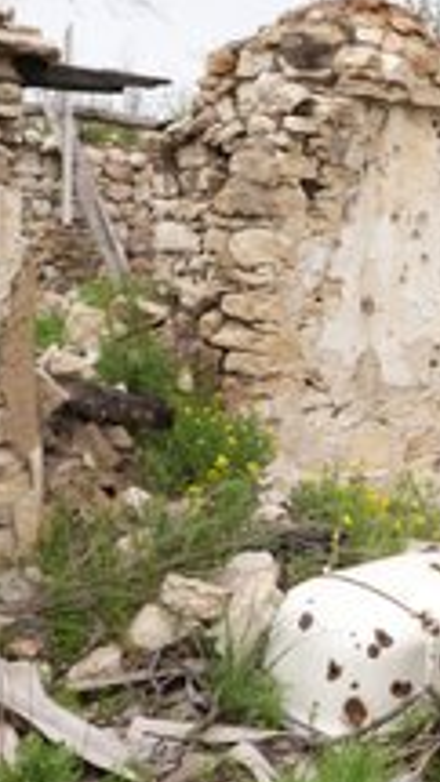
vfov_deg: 29.3
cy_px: 453
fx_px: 1493
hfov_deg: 16.1
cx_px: 535
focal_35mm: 72
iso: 80
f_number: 10
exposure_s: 1/50
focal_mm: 37
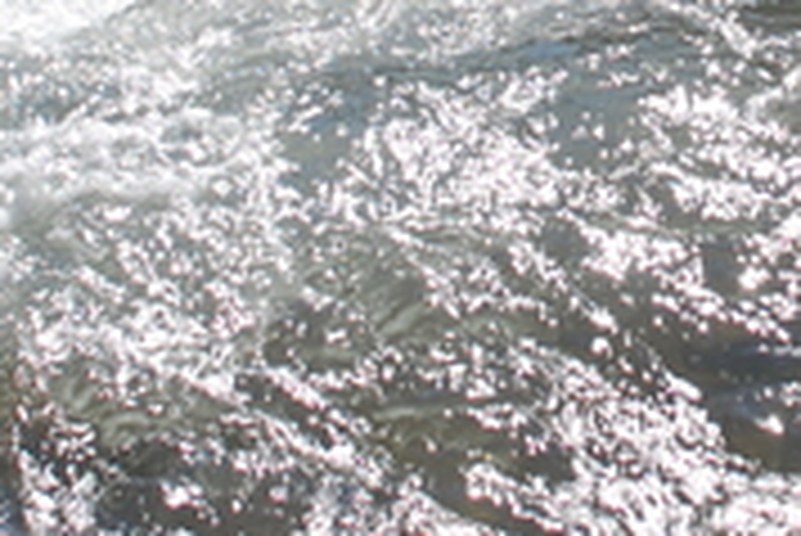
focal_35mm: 209
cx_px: 878
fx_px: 4659
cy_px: -110
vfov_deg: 6.5
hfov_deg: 9.7
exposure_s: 1/320
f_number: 6.3
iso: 125
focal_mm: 31
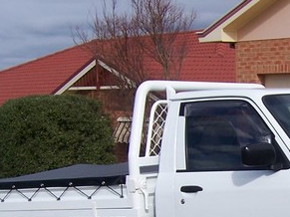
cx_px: 314
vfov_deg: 14.7
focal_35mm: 99
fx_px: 829
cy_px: 215
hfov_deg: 19.1
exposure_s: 1/500
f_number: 4.8
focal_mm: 6
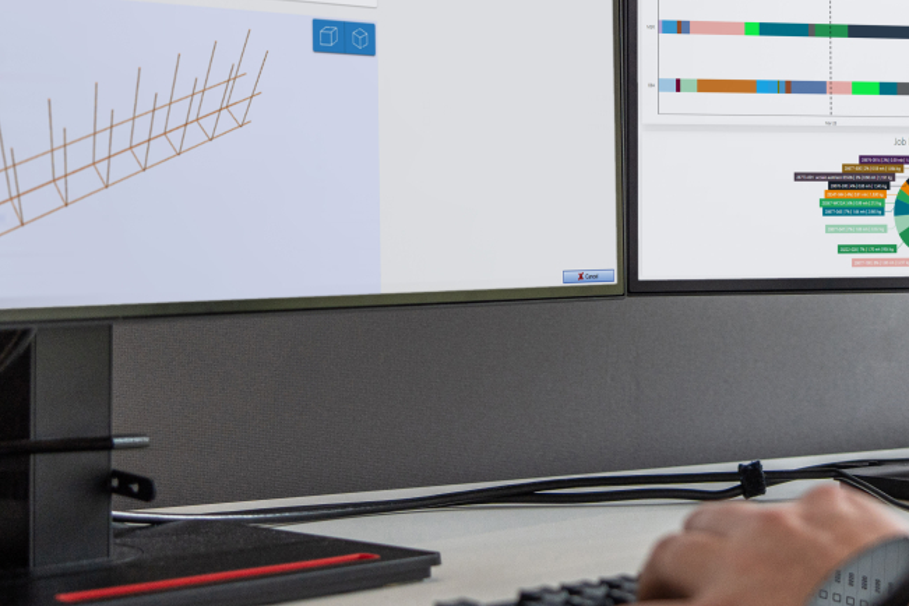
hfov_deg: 23.8
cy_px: 92
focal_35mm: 83
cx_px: 834
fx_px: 2096
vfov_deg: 16.3
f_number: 2.8
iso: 160
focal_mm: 30
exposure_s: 1/100
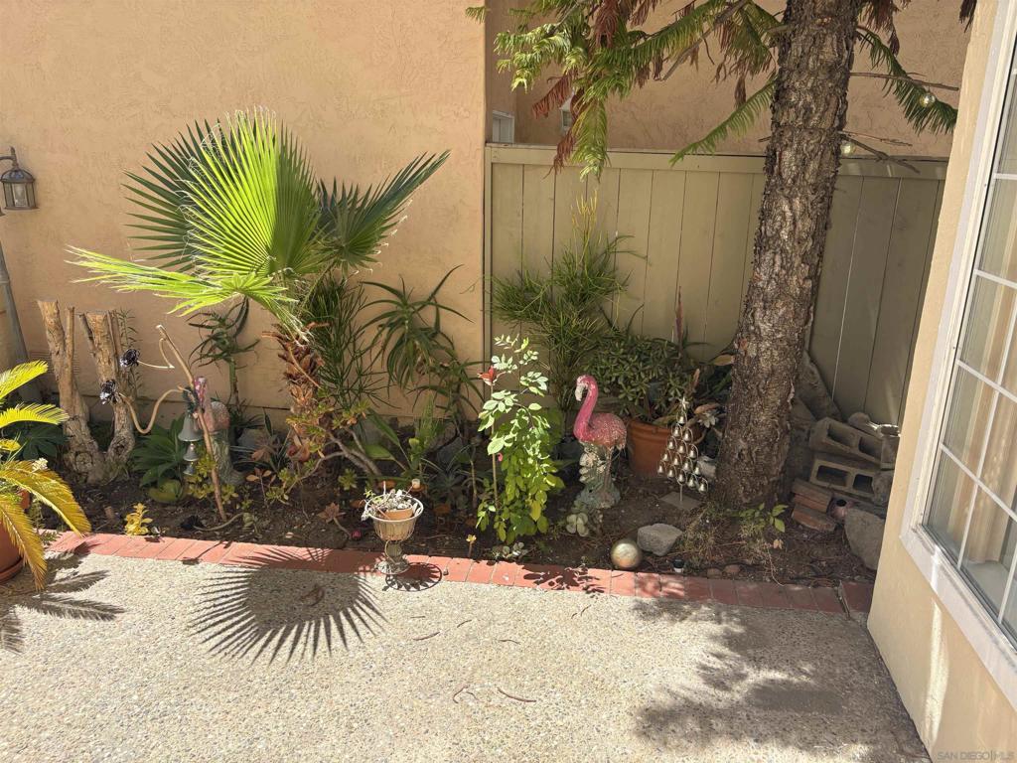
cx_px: 508
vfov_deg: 53.1
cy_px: 382
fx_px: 764
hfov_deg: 67.3
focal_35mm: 26
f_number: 1.6
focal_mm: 5.96
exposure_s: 1/1337
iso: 50
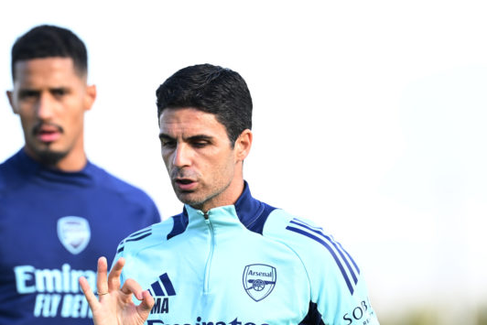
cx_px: 181
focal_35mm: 564
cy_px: 210
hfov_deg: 3.7
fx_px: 7631
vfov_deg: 2.4
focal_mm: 400
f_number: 4
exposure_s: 1/1000
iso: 500
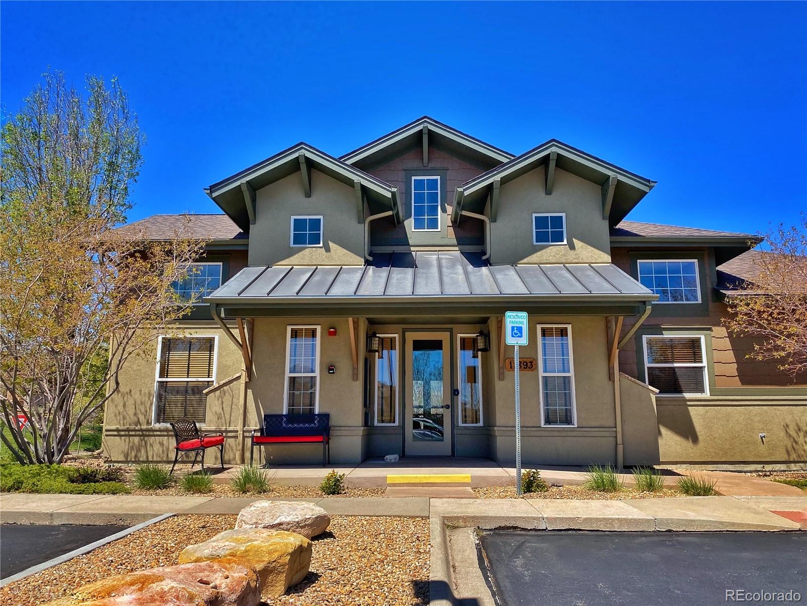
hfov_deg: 67.3
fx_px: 606
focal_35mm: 26
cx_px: 404
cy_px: 303
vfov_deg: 53.1
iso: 32
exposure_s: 1/2028
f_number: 1.8
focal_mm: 4.25
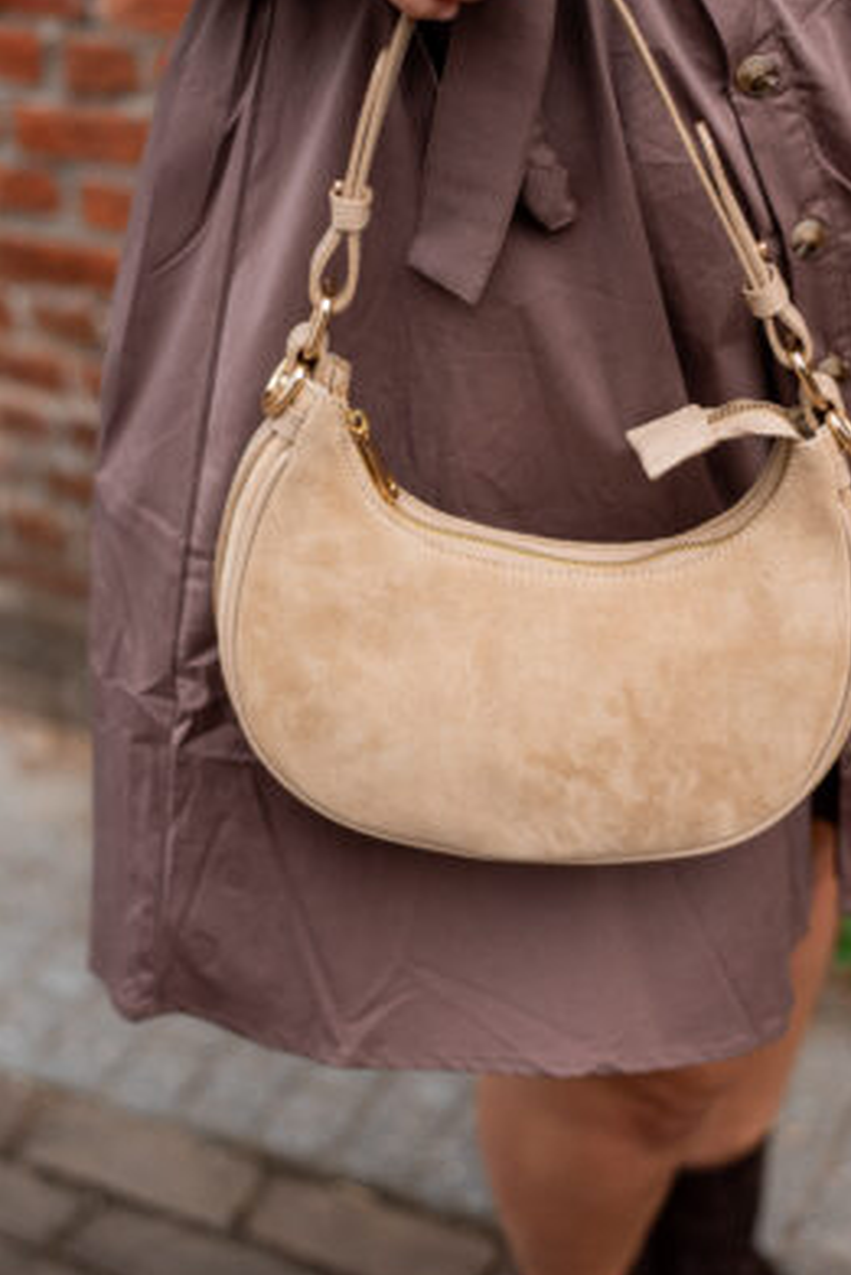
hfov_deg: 21.9
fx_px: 2196
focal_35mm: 62
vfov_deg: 32.3
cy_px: 543
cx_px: 499
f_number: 2.5
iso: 800
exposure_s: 1/800
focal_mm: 50
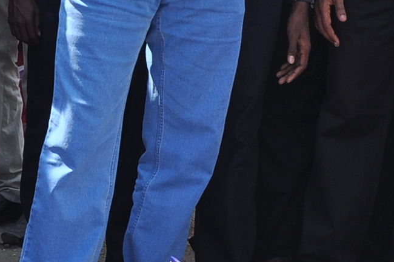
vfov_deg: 7.7
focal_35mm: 178
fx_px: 1946
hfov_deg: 11.6
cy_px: -15
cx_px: 180
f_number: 8
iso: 200
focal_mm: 24
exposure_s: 1/250
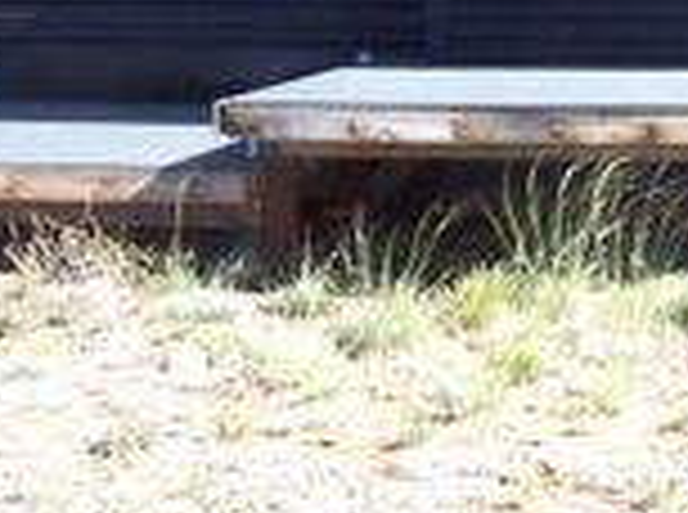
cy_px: -97
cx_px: 585
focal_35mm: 118
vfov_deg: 12.2
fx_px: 2340
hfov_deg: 16.6
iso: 80
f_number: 4.8
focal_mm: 6
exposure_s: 1/269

++++

* _YOUR INSTRUCTIONS_
Reproduce the data word for word without its images.

* _RESPONSE TO THIS TASK_
vfov_deg: 29.3
cy_px: 453
fx_px: 1493
hfov_deg: 16.1
cx_px: 535
focal_35mm: 72
iso: 80
f_number: 10
exposure_s: 1/50
focal_mm: 37
focal_35mm: 209
cx_px: 878
fx_px: 4659
cy_px: -110
vfov_deg: 6.5
hfov_deg: 9.7
exposure_s: 1/320
f_number: 6.3
iso: 125
focal_mm: 31
cx_px: 314
vfov_deg: 14.7
focal_35mm: 99
fx_px: 829
cy_px: 215
hfov_deg: 19.1
exposure_s: 1/500
f_number: 4.8
focal_mm: 6
hfov_deg: 23.8
cy_px: 92
focal_35mm: 83
cx_px: 834
fx_px: 2096
vfov_deg: 16.3
f_number: 2.8
iso: 160
focal_mm: 30
exposure_s: 1/100
cx_px: 508
vfov_deg: 53.1
cy_px: 382
fx_px: 764
hfov_deg: 67.3
focal_35mm: 26
f_number: 1.6
focal_mm: 5.96
exposure_s: 1/1337
iso: 50
cx_px: 181
focal_35mm: 564
cy_px: 210
hfov_deg: 3.7
fx_px: 7631
vfov_deg: 2.4
focal_mm: 400
f_number: 4
exposure_s: 1/1000
iso: 500
hfov_deg: 67.3
fx_px: 606
focal_35mm: 26
cx_px: 404
cy_px: 303
vfov_deg: 53.1
iso: 32
exposure_s: 1/2028
f_number: 1.8
focal_mm: 4.25
hfov_deg: 21.9
fx_px: 2196
focal_35mm: 62
vfov_deg: 32.3
cy_px: 543
cx_px: 499
f_number: 2.5
iso: 800
exposure_s: 1/800
focal_mm: 50
vfov_deg: 7.7
focal_35mm: 178
fx_px: 1946
hfov_deg: 11.6
cy_px: -15
cx_px: 180
f_number: 8
iso: 200
focal_mm: 24
exposure_s: 1/250
cy_px: -97
cx_px: 585
focal_35mm: 118
vfov_deg: 12.2
fx_px: 2340
hfov_deg: 16.6
iso: 80
f_number: 4.8
focal_mm: 6
exposure_s: 1/269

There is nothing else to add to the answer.